Os níveis de consumo de álcool perigosos (uma quantidade semanal de álcool puro de 140 gramas ou mais para as mulheres e 210 ou mais para os homens) e de elevada ingestão episódica (“bebedeiras”, em que são ingeridas entre cinco e oito bebidas numa sessão, dependendo do país) entre os jovens, especialmente do sexo feminino, aumentaram em muitos países da OCDE.

Durante os anos 2000, a proporção de menores com 15 anos e idade inferior que nunca beberam álcool caiu de 44 para 30 por cento entre os rapazes e de 50 para 31 por cento entre as raparigas; a quantidade de crianças e adolescentes que já se embebedaram aumentou de 30 para 40 por cento (rapazes) e de 26 para 41 por cento (raparigas) no mesmo período, indica o relatório.

As pessoas com mais instrução e de estatuto socioeconómico mais elevado têm uma maior probabilidade de consumir álcool. Homens com menos estudos e de classe mais baixa, bem como mulheres mais instruídas e de estatuto socioeconómico mais elevado têm maior probabilidade de ingerir álcool em quantidades perigosas.

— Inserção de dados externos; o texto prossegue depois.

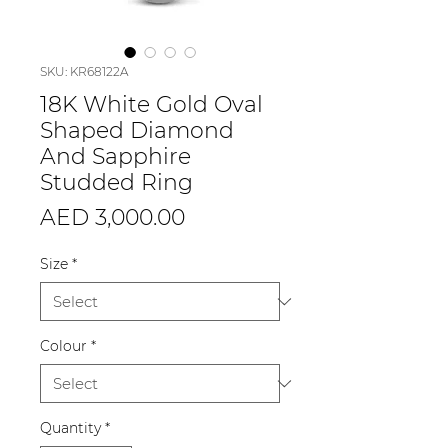
SKU: KR68122A
18K White Gold Oval
Shaped Diamond
And Sapphire
Studded Ring
Price
AED 3,000.00
Size
*
Colour
*
Quantity
*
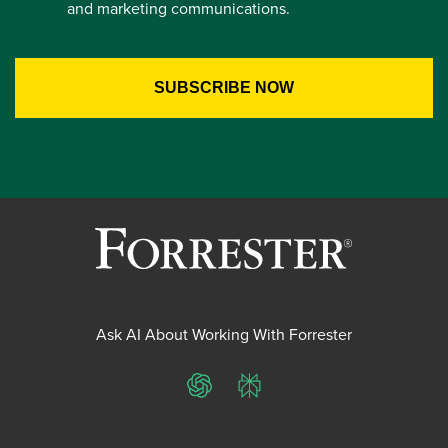
and marketing communications.
Ask AI About Working With Forrester
ChatGPT
Perplexity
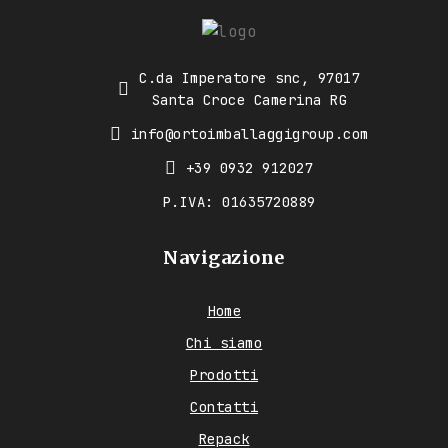
C.da Imperatore snc, 97017
Santa Croce Camerina RG
info@ortoimballaggigroup.com
+39 0932 912027
P.IVA: 01635720889
Navigazione
Home
Chi siamo
Prodotti
Contatti
Repack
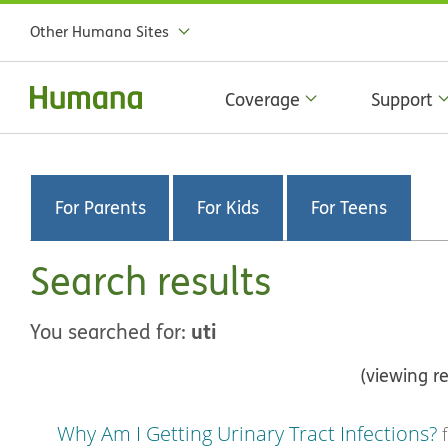
Other Humana Sites
Coverage
Support
For Parents
For Kids
For Teens
Search results
uti
You searched for:
(viewing re
Why Am I Getting Urinary Tract Infections?
f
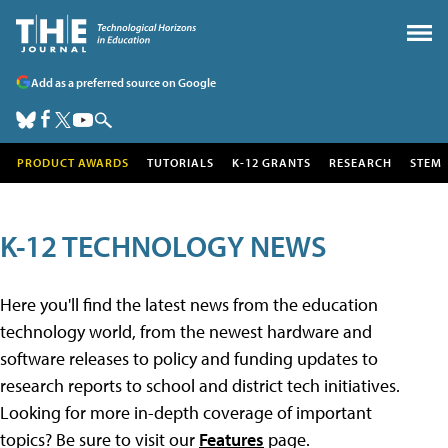
Add as a preferred source on Google
PRODUCT AWARDS
TUTORIALS
K-12 GRANTS
RESEARCH
STEM
K-12 TECHNOLOGY NEWS
Here you'll find the latest news from the education
technology world, from the newest hardware and
software releases to policy and funding updates to
research reports to school and district tech initiatives.
Looking for more in-depth coverage of important
topics? Be sure to visit our
Features
page.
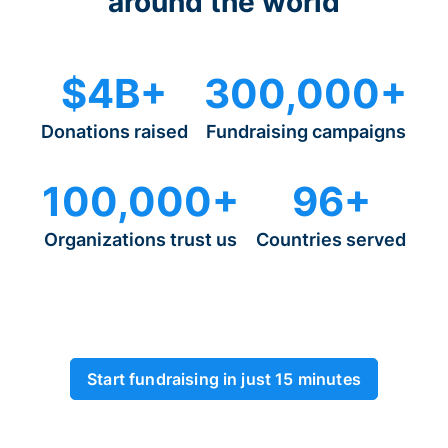
around the world
$4B+
300,000+
Donations raised
Fundraising campaigns
100,000+
96+
Organizations trust us
Countries served
Start fundraising in just 15 minutes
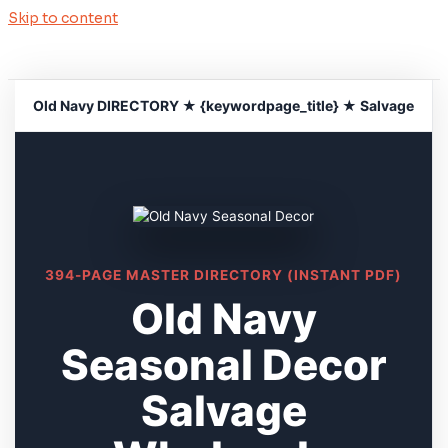
Skip to content
Old Navy DIRECTORY ★ {keywordpage_title} ★ Salvage
394-PAGE MASTER DIRECTORY (INSTANT PDF)
Old Navy
Seasonal Decor
Salvage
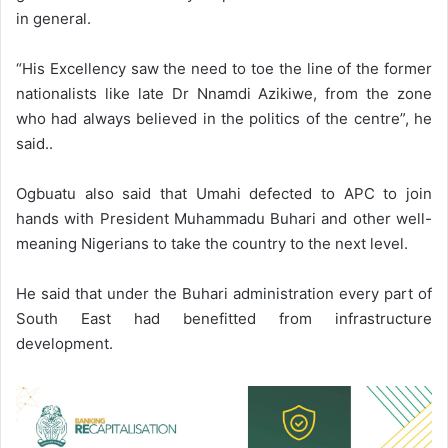
in general.
“His Excellency saw the need to toe the line of the former
nationalists like late Dr Nnamdi Azikiwe, from the zone
who had always believed in the politics of the centre”, he
said..
Ogbuatu also said that Umahi defected to APC to join
hands with President Muhammadu Buhari and other well-
meaning Nigerians to take the country to the next level.
He said that under the Buhari administration every part of
South East had benefitted from infrastructure
development.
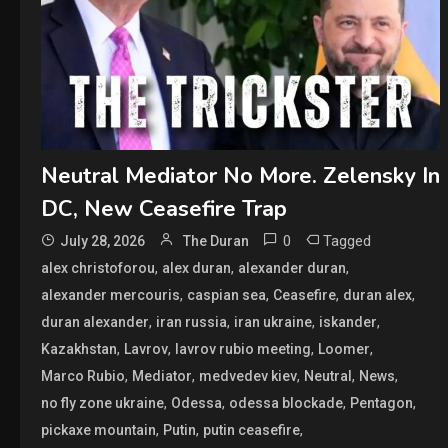
Neutral Mediator No More. Zelensky In
DC, New Ceasefire Trap
0
Tagged
July 28, 2026
The Duran
,
,
,
alex christoforou
alex duran
alexander duran
,
,
,
,
alexander mercouris
caspian sea
Ceasefire
duran alex
,
,
,
,
duran alexander
iran russia
iran ukraine
iskander
,
,
,
,
Kazakhstan
Lavrov
lavrov rubio meeting
Loomer
,
,
,
,
,
Marco Rubio
Mediator
medvedev kiev
Neutral
News
,
,
,
,
no fly zone ukraine
Odessa
odessa blockade
Pentagon
,
,
,
pickaxe mountain
Putin
putin ceasefire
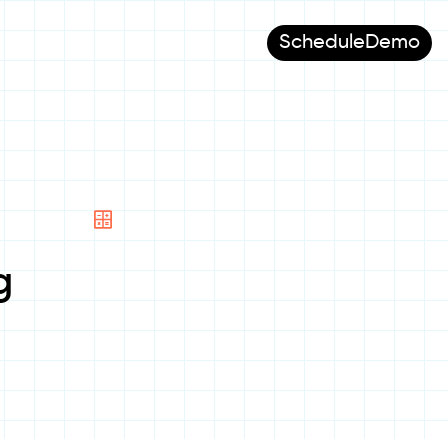
Schedule
Demo
g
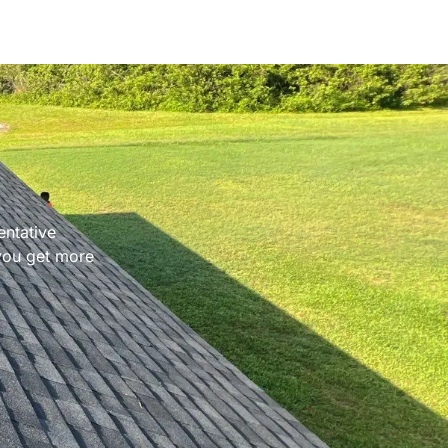
entative
 you get more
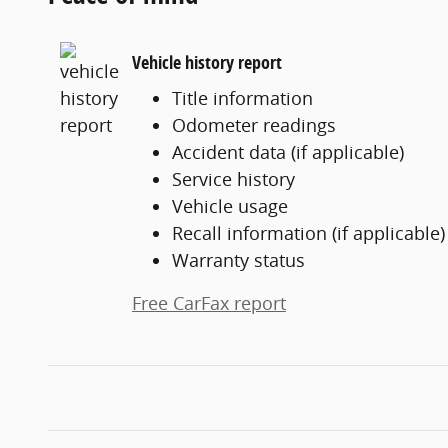
Vehicle history report
Title information
Odometer readings
Accident data (if applicable)
Service history
Vehicle usage
Recall information (if applicable)
Warranty status
Free CarFax report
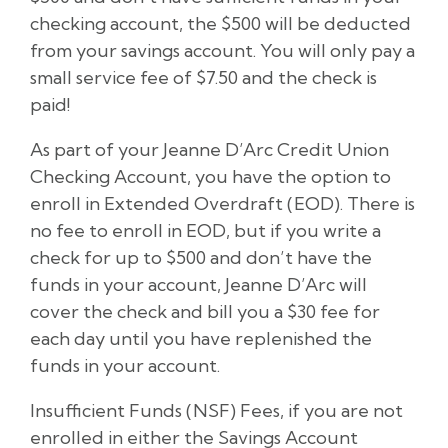
checking account, the $500 will be deducted
from your savings account. You will only pay a
small service fee of $7.50 and the check is
paid!
As part of your Jeanne D’Arc Credit Union
Checking Account, you have the option to
enroll in Extended Overdraft (EOD). There is
no fee to enroll in EOD, but if you write a
check for up to $500 and don’t have the
funds in your account, Jeanne D’Arc will
cover the check and bill you a $30 fee for
each day until you have replenished the
funds in your account.
Insufficient Funds (NSF) Fees, if you are not
enrolled in either the Savings Account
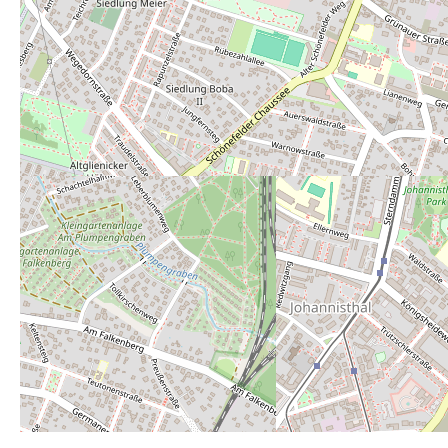
Average rating:
3
Rate this toilet:
from 1 (perfect) to 6 (really bad)
1
2
3
4
5
6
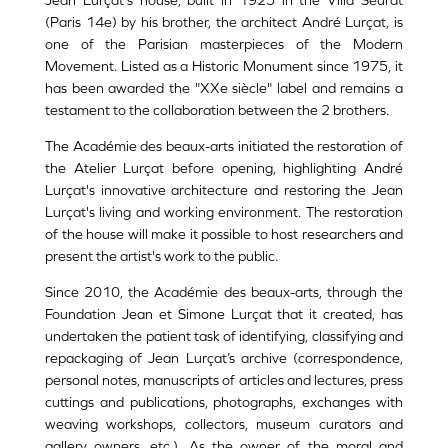
Jean Lurçat's house, built in 1925 in the Villa Seurat
(Paris 14e) by his brother, the architect André Lurçat, is
one of the Parisian masterpieces of the Modern
Movement. Listed as a Historic Monument since 1975, it
has been awarded the "XXe siècle" label and remains a
testament to the collaboration between the 2 brothers.
The Académie des beaux-arts initiated the restoration of
the Atelier Lurçat before opening, highlighting André
Lurçat's innovative architecture and restoring the Jean
Lurçat's living and working environment. The restoration
of the house will make it possible to host researchers and
present the artist's work to the public.
Since 2010, the Académie des beaux-arts, through the
Foundation Jean et Simone Lurçat that it created, has
undertaken the patient task of identifying, classifying and
repackaging of Jean Lurçat’s archive (correspondence,
personal notes, manuscripts of articles and lectures, press
cuttings and publications, photographs, exchanges with
weaving workshops, collectors, museum curators and
gallery owners, etc.). As the owner of the moral and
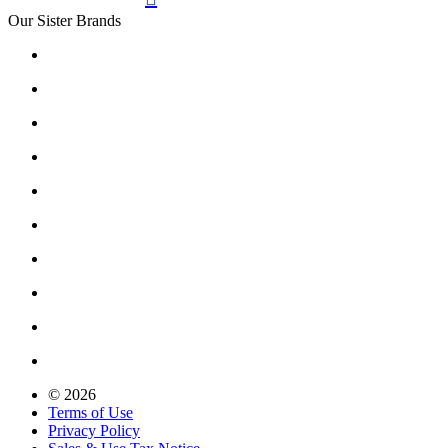
Our Sister Brands
© 2026
Terms of Use
Privacy Policy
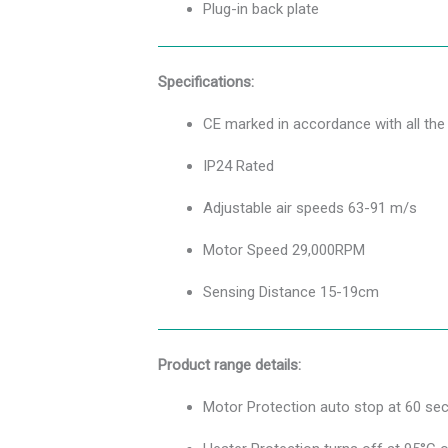
Plug-in back plate
Specifications:
CE marked in accordance with all t
IP24 Rated
Adjustable air speeds 63-91 m/s
Motor Speed 29,000RPM
Sensing Distance 15-19cm
Product range details:
Motor Protection auto stop at 60 se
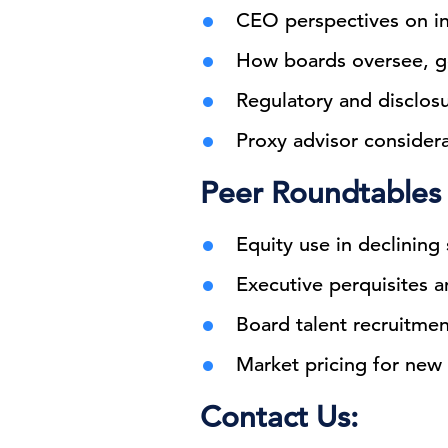
CEO perspectives on in
How boards oversee, go
Regulatory and disclosu
Proxy advisor consider
Peer Roundtables
Equity use in declining
Executive perquisites an
Board talent recruitme
Market pricing for new 
Contact Us:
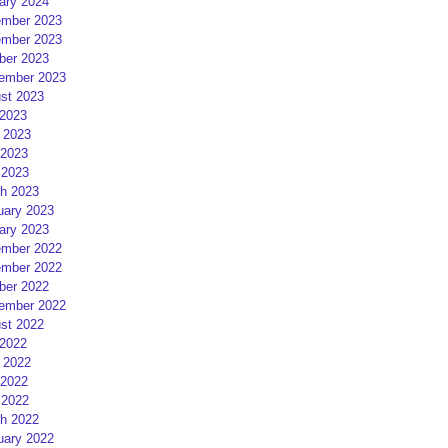
ary 2024
mber 2023
mber 2023
ber 2023
ember 2023
st 2023
 2023
 2023
2023
 2023
h 2023
uary 2023
ary 2023
mber 2022
mber 2022
ber 2022
ember 2022
st 2022
 2022
 2022
2022
 2022
h 2022
uary 2022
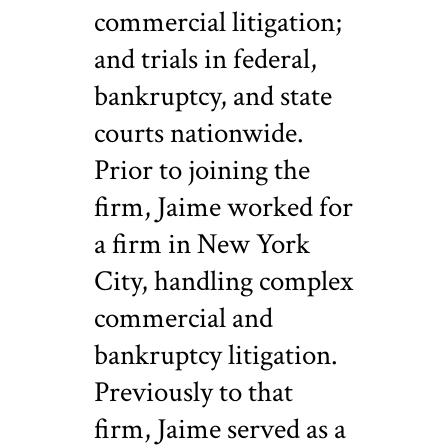
commercial litigation;
and trials in federal,
bankruptcy, and state
courts nationwide.
Prior to joining the
firm, Jaime worked for
a firm in New York
City, handling complex
commercial and
bankruptcy litigation.
Previously to that
firm, Jaime served as a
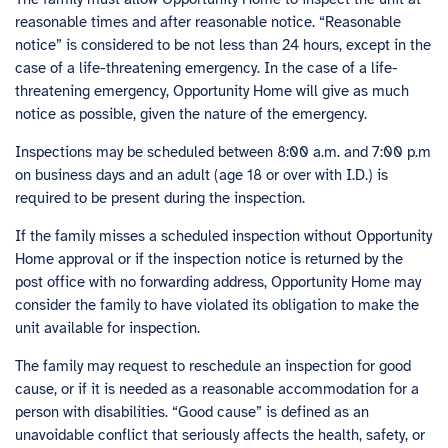
reasonable times and after reasonable notice. “Reasonable
notice” is considered to be not less than 24 hours, except in the
case of a life-threatening emergency. In the case of a life-
threatening emergency, Opportunity Home will give as much
notice as possible, given the nature of the emergency.
Inspections may be scheduled between 8:00 a.m. and 7:00 p.m
on business days and an adult (age 18 or over with I.D.) is
required to be present during the inspection.
If the family misses a scheduled inspection without Opportunity
Home approval or if the inspection notice is returned by the
post office with no forwarding address, Opportunity Home may
consider the family to have violated its obligation to make the
unit available for inspection.
The family may request to reschedule an inspection for good
cause, or if it is needed as a reasonable accommodation for a
person with disabilities. “Good cause” is defined as an
unavoidable conflict that seriously affects the health, safety, or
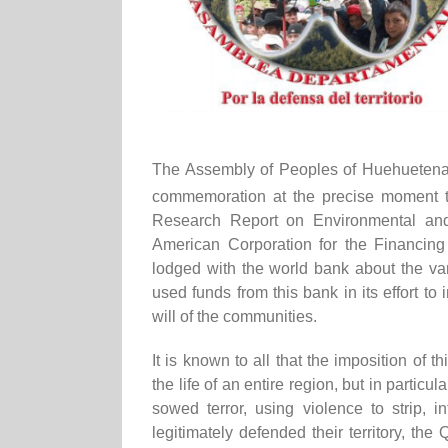
The Assembly of Peoples of Huehuetenang
commemoration at the precise moment th
Research Report on Environmental and 
American Corporation for the Financing o
lodged with the world bank about the v
used funds from this bank in its effort t
will of the communities.
It is known to all that the imposition of t
the life of an entire region, but in particul
sowed terror, using violence to strip, 
legitimately defended their territory, the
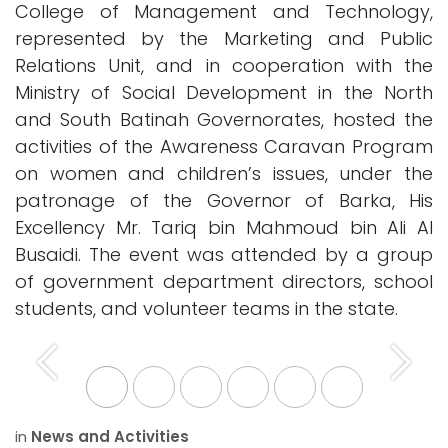
College of Management and Technology,
represented by the Marketing and Public
Relations Unit, and in cooperation with the
Ministry of Social Development in the North
and South Batinah Governorates, hosted the
activities of the Awareness Caravan Program
on women and children’s issues, under the
patronage of the Governor of Barka, His
Excellency Mr. Tariq bin Mahmoud bin Ali Al
Busaidi. The event was attended by a group
of government department directors, school
students, and volunteer teams in the state.
Previous
Next
in
News and Activities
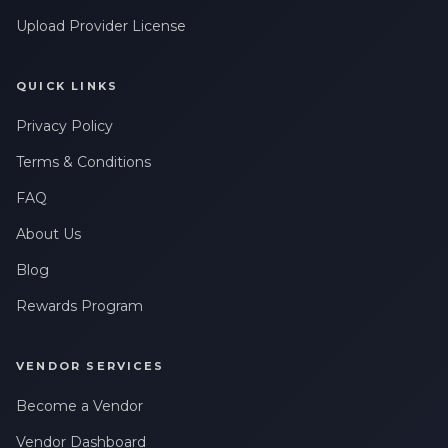
Upload Provider License
QUICK LINKS
Privacy Policy
Terms & Conditions
FAQ
About Us
Blog
Rewards Program
VENDOR SERVICES
Become a Vendor
Vendor Dashboard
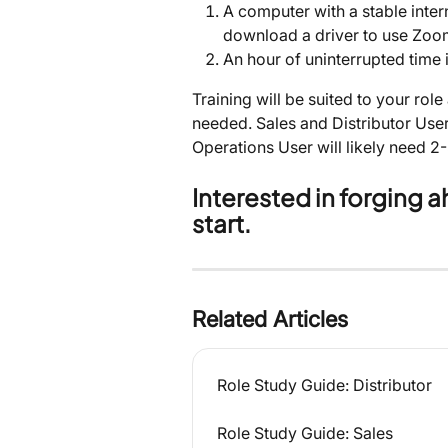
A computer with a stable inte
download a driver to use Zoo
An hour of uninterrupted time i
Training will be suited to your role
needed. Sales and Distributor User
Operations User will likely need 2-
Interested in forging 
start.
Related Articles
Role Study Guide: Distributor
Role Study Guide: Sales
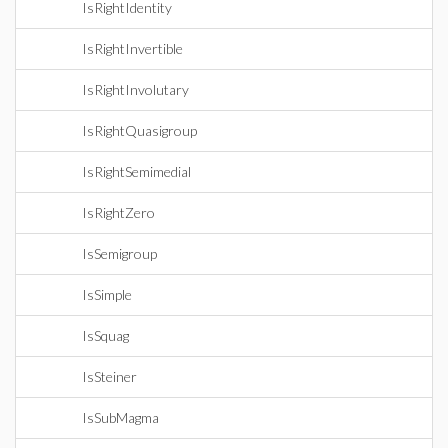
IsRightIdentity
IsRightInvertible
IsRightInvolutary
IsRightQuasigroup
IsRightSemimedial
IsRightZero
IsSemigroup
IsSimple
IsSquag
IsSteiner
IsSubMagma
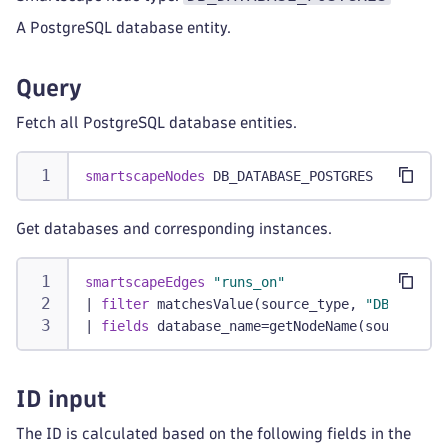
A PostgreSQL database entity.
Query
Fetch all PostgreSQL database entities.
smartscapeNodes
 DB_DATABASE_POSTGRES
Get databases and corresponding instances.
smartscapeEdges
"runs_on"
|
filter
 matchesValue(source_type, 
"DB_DATABA
|
fields
 database_name=getNodeName(source_id)
ID input
The ID is calculated based on the following fields in the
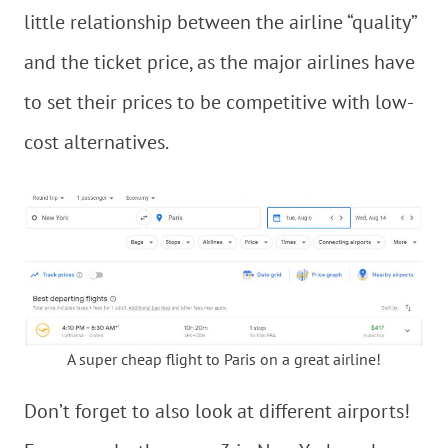
little relationship between the airline “quality”
and the ticket price, as the major airlines have
to set their prices to be competitive with low-
cost alternatives.
A super cheap flight to Paris on a great airline!
Don’t forget to also look at different airports!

Em geral, as minorias étnicas bebem menos álcool que a maioria da população, mas existem exceções significativas em alguns países, refere o documento.

Apesar de o impacto da ingestão de grandes quantidades de álcool na produtividade laboral ser consistentemente negativo, há provas de que a ingestão moderada de álcool poderá ter consequências positivas, especialmente nos salários. Algumas estimativas sugerem que as perdas de produtividade associadas ao consumo excessivo de álcool se situam em cerca de um por cento do Produto Interno Bruto (PIB) na maioria dos países membros.

O álcool tem impacto no desenvolvimento de uma série de doenças e lesões: o consumo alcoólico excessivo subiu de oitava para quinta causa mundial de morte e incapacidade entre 1990 e 2010.

Baseado num modelo de simulação, o estudo da OCDE mostra que diversas políticas sobre o consumo de álcool têm potencial para reduzir os níveis de ingestão perigosa, regular e episódica de álcool e de dependência em três países (Alemanha, República Checa e Canadá) em entre cinco e dez por cento.

Tal redução contribuiria muito para que esses países alcançassem o objetivo voluntariamente estabelecido de baixar o consumo excessivo de álcool em dez por cento até 2025, uma meta fixada em 2013 pela Assembleia Mundial de Saúde, no âmbito do Programa de Monitorização Global de Doenças Intransmissíveis incluído na Estratégia Global da Organização Mundial de Saúde (OMS) para reduzir o consumo excessivo de álcool.

De acordo com o grupo de especialistas que elaborou este relatório, combinar legislação relativa ao consumo de álcool numa estratégia de prevenção coerente dará resultados positivos, ajudando a alcançar “massa crítica” com maior impacto nas normas sociais que ditam os comportamentos de consumo alcoólico abusivo.

A OCDE tem atualmente 34 Estados membros: Alemanha, Austrália, Áustria, Bélgica, Canadá, Chile, Coreia do Sul, Dinamarca, Eslováquia, Eslovénia, Espanha, Estados Unidos, Estónia, Finlândia, França, Grécia, Holanda, Hungria, Irlanda, Islândia, Israel, Itália, Japão, Luxemburgo, México, Noruega, Nova Zelândia, Polónia, Portugal, Reino Unido, República Checa, Suécia, Suíça e Turquia.